Dr. iur. Kerstin Diercks-Harms, Dr. iur. Rüdiger Brodhun
Rz. 322
Zur Rechtslage schriftsätzlich auszuführen, ist erstinstanzlich einschränkungslos zu empfehlen, zweitinstanzlich sogar mit Blick auf § 520 Abs. 3 Nr. 3 ZPO als Berufungsangriff erforderlich. Zum einen dient dies der Selbstkontrolle: Folgt aus den vorgetragenen Tatsachen tatsächlich der geltend gemachte Anspruch? Zum anderen dürften Rechtsausführungen dem eigenen Anspruch an die Qualität der anwaltlichen Tätigkeit entsprechen, welche auch der Mandant erwarten kann. Ferner wird dem rechtlichen Gehör vor Gericht Vorschub geleistet, zumal der Tatsachenvortrag leichter verständlich ist, wenn deutlich wird, worauf die Partei mit ihren Behauptungen hinaus will.
Rz. 323
Zuletzt entspricht eine rechtliche Subsumtion den Anforderungen, welche der BGH an die Anwaltschaft stellt. Die Verpflichtung des Rechtsanwalts, die zugunsten seiner Partei sprechenden tatsächlichen und rechtlichen Gesichtspunkte so umfassend wie möglich darzustellen, wird auch durch den Grundsatz "iura novit curia" nicht eingeschränkt. Der Verpflichtung, "das Rechtsdickicht zu lichten", ist der Rechtsanwalt folglich nicht wegen der dem Gericht obliegenden Rechtsprüfung enthoben.
Rz. 324
Nach höchstrichterlicher Rechtsprechung ist der Rechtsanwalt über den Tatsachenvortrag hinaus verpflichtet, den Versuch zu unternehmen, das Gericht davon zu überzeugen, dass und warum seine Rechtsauffassung richtig ist. Daher muss der Rechtsanwalt alles – einschließlich der Rechtsausführungen – vorbringen, was die Entscheidung günstig beeinflussen kann. Ein Anwalt verletzt seine Pflichten aus dem Anwaltsvertrag aber dann nicht schuldhaft, wenn sich bei einer offenen Rechtsfrage, deren Lösung nicht unmittelbar aus dem Gesetz folgt und die bisher auch nicht Gegenstand einer höchstrichterlichen Rechtsprechung war und zu der auch keine einschlägige instanzgerichtliche Rechtsprechung oder Literatur existiert, für einen von mehreren Lösungswegen entscheidet.
Rz. 325
Kann die Klage auf verschiedene rechtliche Gesichtspunkte gestützt werden, ist der Sachvortrag so zu gestalten, dass alle in Betracht kommenden Gründe im Rahmen der zur Verfügung stehenden Möglichkeiten konkret dargelegt werden, denn der Rechtsanwalt ist nicht verpflichtet, eine "kreative Rechtsfortbildung vorauszuahnen".
Rz. 326
Hat der Rechtsanwalt diese ihm obliegende Aufgabe nicht sachgerecht erledigt und somit zusätzliche tatsächliche oder rechtliche Schwierigkeiten hervorgerufen, sind nach der Rechtsprechung des BGH die dadurch ausgelösten Wirkungen ihm grundsätzlich zuzurechnen.
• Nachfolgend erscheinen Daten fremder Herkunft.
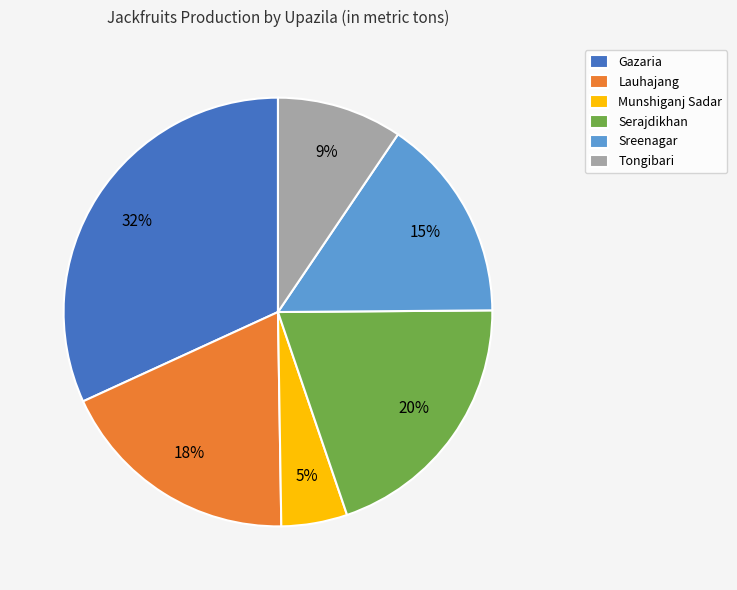

Count the number of slices in the pie.

6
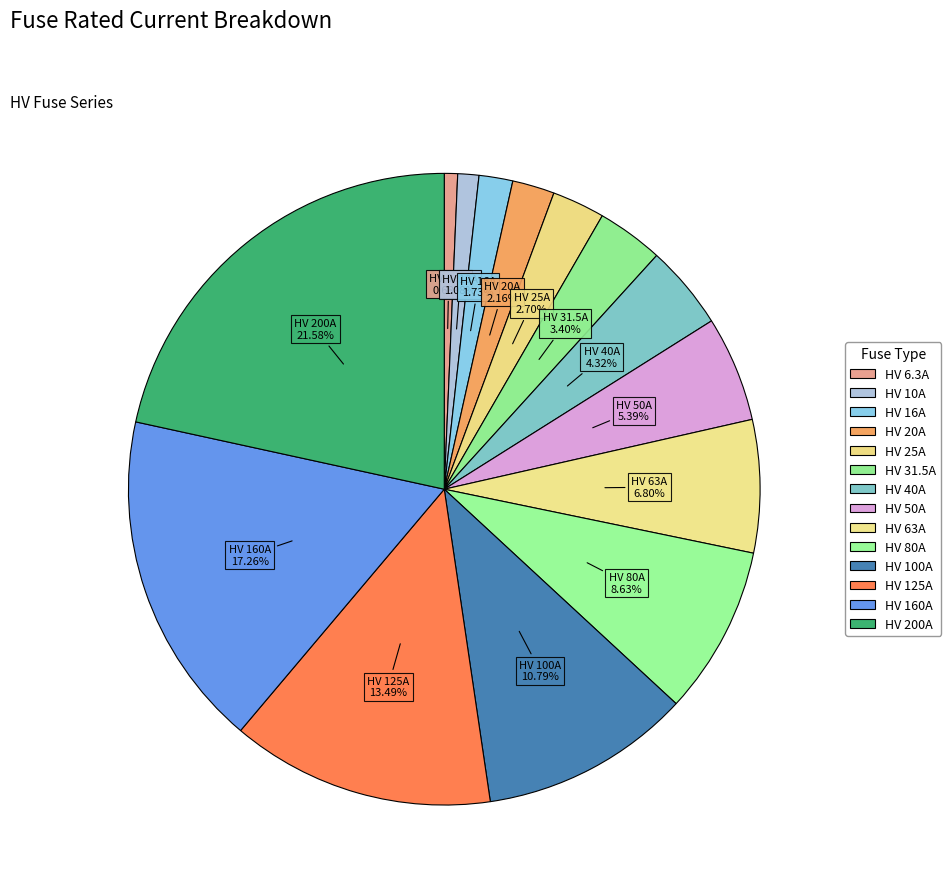

How much of the chart is everything except HV 16A?

98.3%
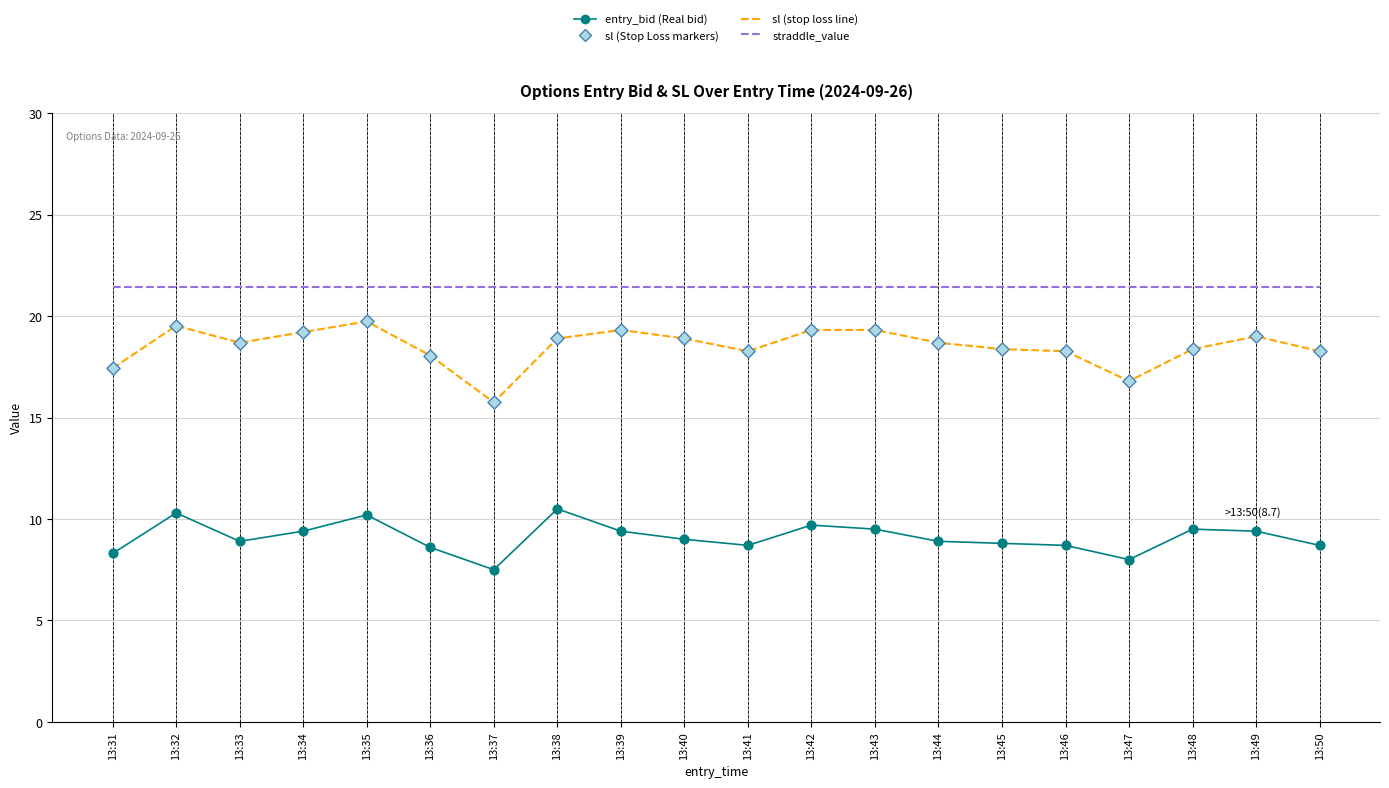

What is the total value across all series at 13:41?

48.4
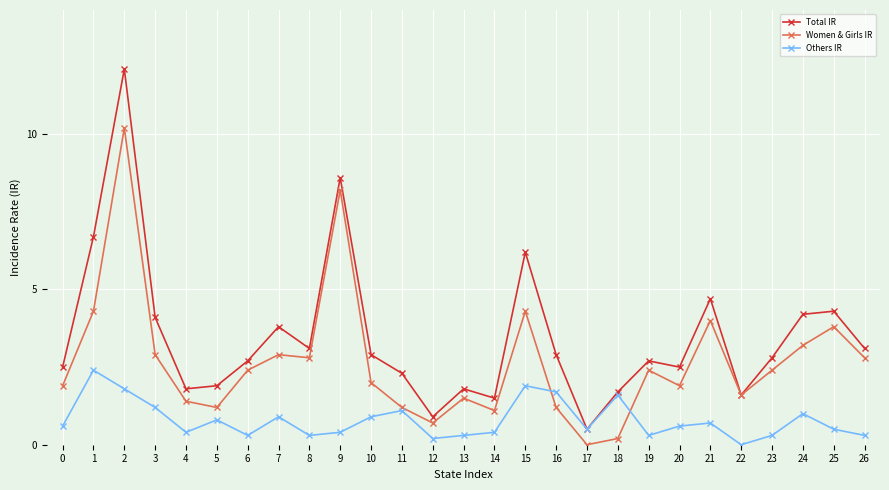

Rank the series by their average value, from lowest to highest.

Others IR, Women & Girls IR, Total IR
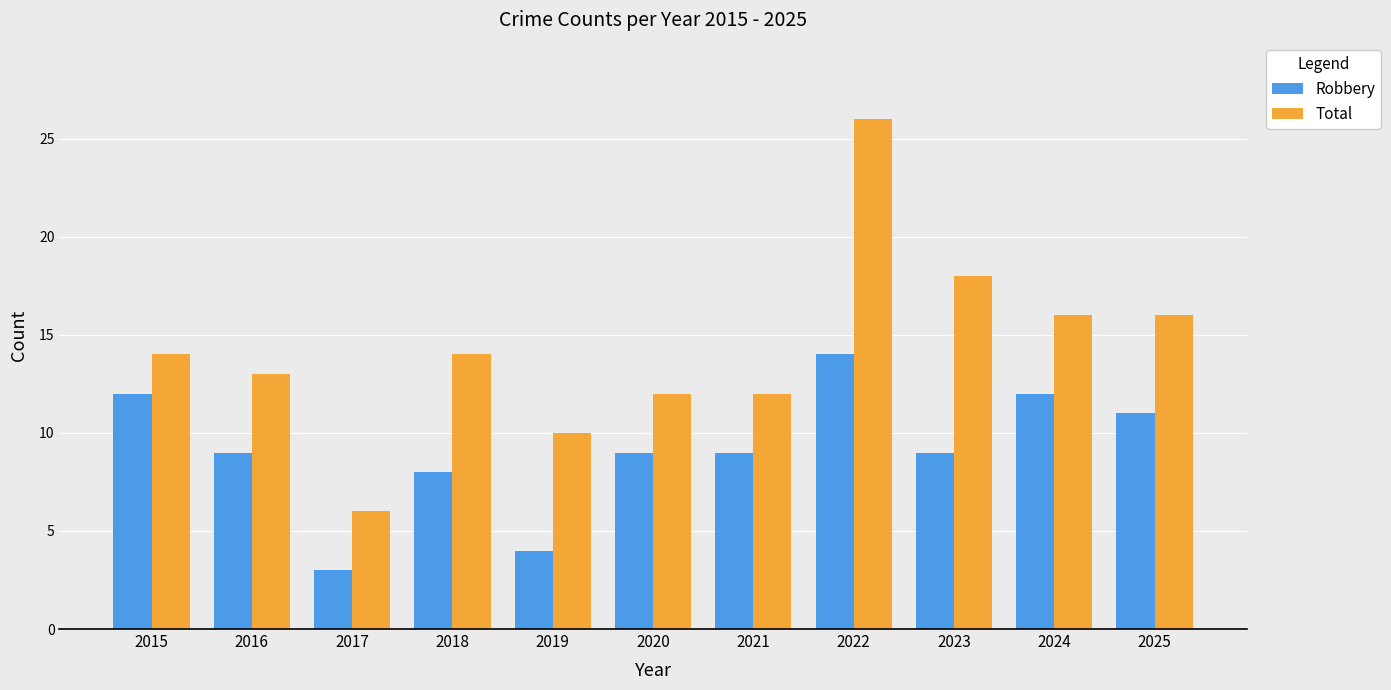

At how many categories does at least one series exceed 8?

10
Deshalb soll der Rechtsanwalt auch für die Folgen eines gerichtlichen Fehlers haften, sofern dieser auf Problemen beruht, die der Anwalt durch eine Pflichtverletzung erst geschaffen hat oder bei vertragsgemäßem Arbeiten hätte vermeiden müssen. Etwaige Versäumnisse des Gerichts sollen die Mitverantwortung des Rechtsanwalts für eigenes Versehen grundsätzlich nicht ausschließen.
Rz. 327
Instruktiv dazu aus der Rechtsprechung des BGH zum Sachvortrag und zu Anspruchsgrundlagen:
Zitat
"Ein wilder Rundumschlag durch die Vielzahl denkbarer Anspruchsgrundlagen […] ohne Blick auf Rechtsfolge und Klageziel nach dem Motto, das Gericht möge sich aus diesem Dickicht benannter Normen und Rechtsfolgen nebst diffusem Tatsachenvortrag das zu den Tatbestandsvoraussetzungen Passende herauspflücken, ist riskant. [...] Einer Prozesstaktik der Einschüchterung der Anspruchsgegner […] durch sehr hohe Forderungen und Angriffe mit breiter unkontrollierter Streuung sollte prozessual kein Vorschub geleistet werden."
Rz. 328
Deshalb handelt es sich also nicht lediglich um eine Geschmacksfrage, ob Ausführungen zur Rechtslage gemacht werden, sondern um eine potenzielle Gefahrenlage. Solche Darlegungen sollten in der Klage, der Klageerwiderung, der Berufung und der Berufungserwiderung oder anderen essenziellen Schriftsätzen nicht fehlen.